The blue diamond markers show the estimated temperatures at 11:30 AM and 2:30 PM. Because this method uses straight-line sections, the result is easy to understand and often good enough for simple data sets.
The xData and yData arrays must match. If you have 10 time values, you must also have 10 temperature values.
Cubic Spline Interpolation with spline
Linear interpolation is simple, but real data sometimes changes more smoothly than straight-line segments.
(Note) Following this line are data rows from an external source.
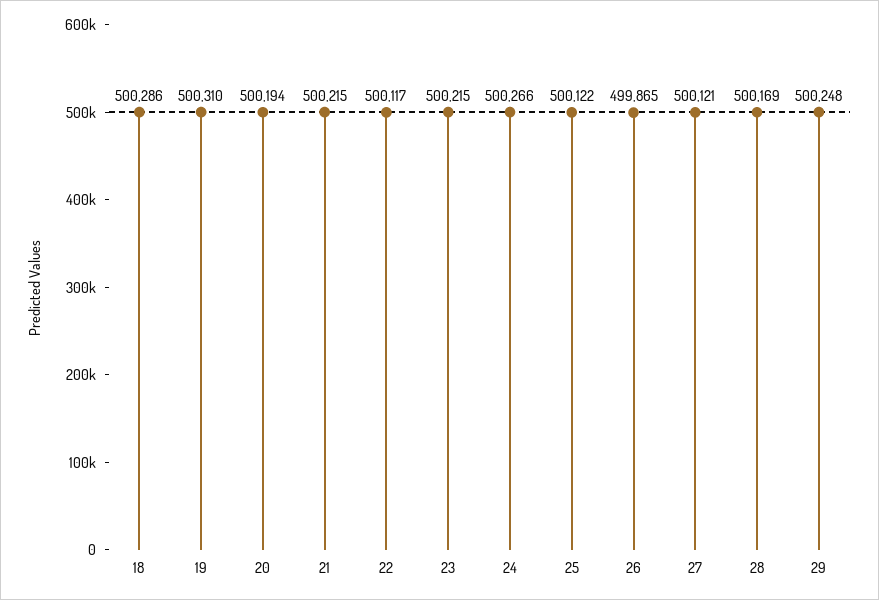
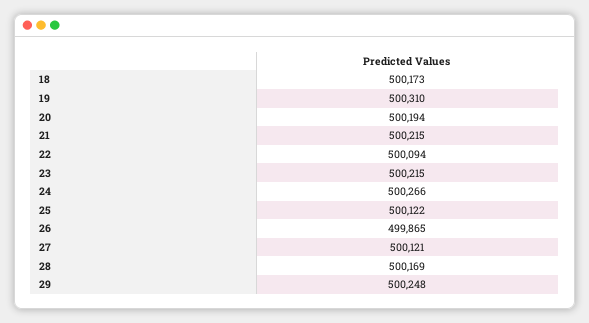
  {
-   "18": 500286,
+   "18": 500173,
    "19": 500310,
    "20": 500194,
    "21": 500215,
-   "22": 500117,
+   "22": 500094,
    "23": 500215,
    "24": 500266,
    "25": 500122,
    "26": 499865,
    "27": 500121,
    "28": 500169,
    "29": 500248
  }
The spline function uses cubic polynomials to estimate a smooth curve through the data points.
yNew = spline(xData, yData, xNew);
Cubic spline interpolation is widely used in computer graphics, image processing, animation, and motion planning because it creates smooth transitions between points.
Linear Inrterpolation.
clc; clear; clf;
% Known data points
timePoints = 8:1:17;
tempPoints = [43 58 63 75 80 82 81 77 75 71];
% Plot original measurements
plot(timePoints, tempPoints, 'o', 'MarkerFaceColor', 'g')
hold on
% Create many time values to draw a smooth curve
smoothTimes = linspace(8, 17, 50);
smoothTemps = spline(timePoints, tempPoints, smoothTimes);
% Plot spline curve
plot(smoothTimes, smoothTemps, '-r')
% Estimate temperature at selected times
newTimes = [11.5 14.5];
newTemps = spline(timePoints, tempPoints, newTimes);
plot(newTimes, newTemps, 'bd')
xlabel('Time of Day')
ylabel('Temperature (F)')
title('Office Temperature: Cubic Spline Interpolation')
grid on
axis([8 17 40 90])
hold off
Solution

The green circle markers represent the known data points.
The red line represents the estimated temperatures for 50 time points between 8:00 AM and 5:00 PM.
The blue diamond markers show the estimated temperatures at 11:30 AM and 2:30 PM.
Common Mistake
Do not assume that a smoother curve is always more accurate. A spline may look nicer, but the accuracy depends on how the real system behaves.